# Winter boots for my son.



## mercurius (Apr 6, 2010)

Hi there,

I am traveling home with my son just few days before Christmas and I have him all kitted out to face the snow and cold back home but I was unable to find him proper winter boots. Anyone can give me a tip where can I find a good pair of boots,padded and water proof? And of course reasonable priced... I got his jacket and ski trousers from Winners Dubai but they have no good boots his size.
Thanks in advance.


----------



## pamela0810 (Apr 5, 2010)

Have you tried H&M, Next, Debenhams? They usually have some nice winter boots, clothes, etc for kids around this time.


----------



## mercurius (Apr 6, 2010)

Hi Pamela,
no, not yet but I will give it a try I also had Debenhams (got his gloves from there) and BHS on my mind let's see what happens. Sometimes I have difficulty finding his size as if all the kids in Dubai are 7 years old and with shoe size 33..  my other concernj is that I need boots good enough to face a European winter - which nowadays is around -5 degrees Celsius.


----------



## pamela0810 (Apr 5, 2010)

mercurius said:


> Hi Pamela,
> no, not yet but I will give it a try I also had Debenhams (got his gloves from there) and BHS on my mind let's see what happens. Sometimes I have difficulty finding his size as if all the kids in Dubai are 7 years old and with shoe size 33..  my other concernj is that I need boots good enough to face a European winter - which nowadays is around -5 degrees Celsius.

▶ _DATA EXTRACT_
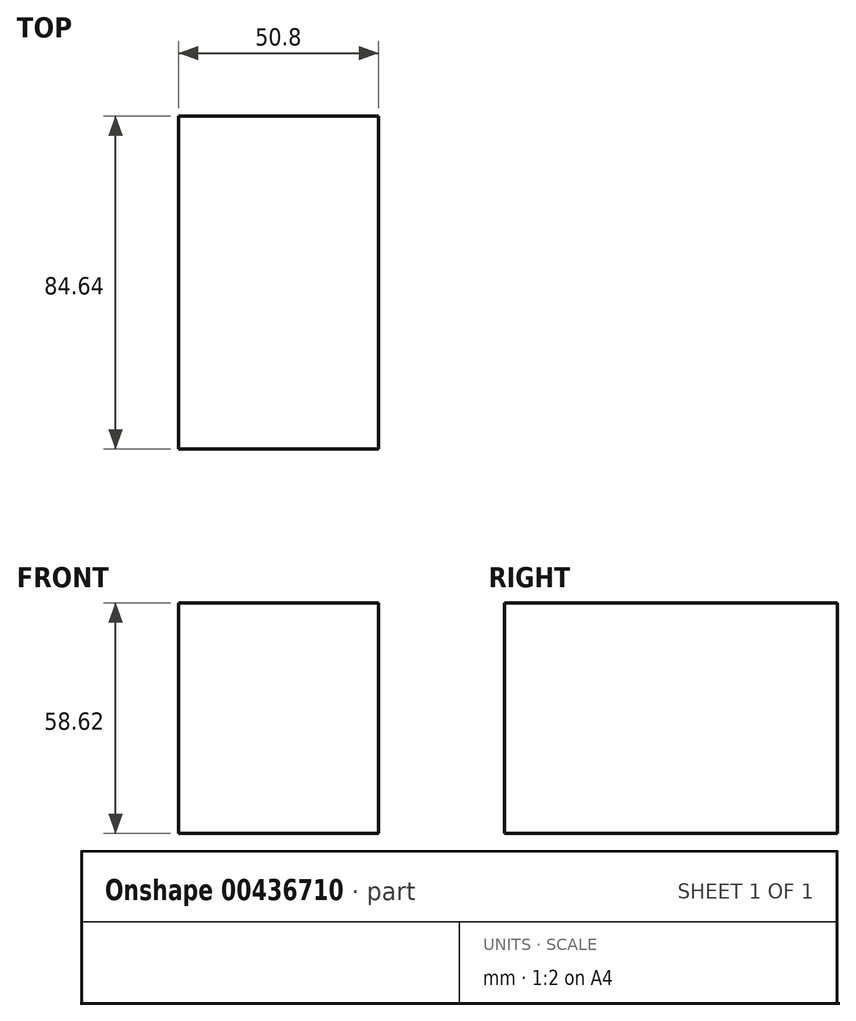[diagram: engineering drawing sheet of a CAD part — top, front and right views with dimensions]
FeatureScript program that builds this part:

▶ _WORK TO DO_
Carry the forum thread on winter boots forward from the point at which it stops. The listing above is separate material and is not part of the forum thread on winter boots.

▶ _THE RESPONSE_
I agree but I'm sure these chains carry shoes fit for a European winter. I had seem some even at Zara last year. You could also try Marks & Spencers. Hope this helps!


----------



## mercurius (Apr 6, 2010)

Very helpful,thanks. 
Cheers!


----------



## Gigi 1974 (Aug 17, 2010)

Hi M;

Sand & Sports factory shop in Al Quoz, was there on Saturday, they have a variety of great brands with factory shop prices, the sizes are around that area. Also try Caterpillars in IBN, they ahve stores in most malls. Tough boots, my size`s 36 and 38 still going strong, although they stuck in the bottom of the cupboard now. Enjoy shopping


----------



## mercurius (Apr 6, 2010)

Gigi,
that's great, thanks.


----------



## desertdude (Nov 22, 2010)

Tchibo in outlet mall, left overs from Germany. Get some heavy duty winter gear from there made for the European market. Pretty cheap too, but stocks are iffy and since I don't have kids never looked at the kiddie section.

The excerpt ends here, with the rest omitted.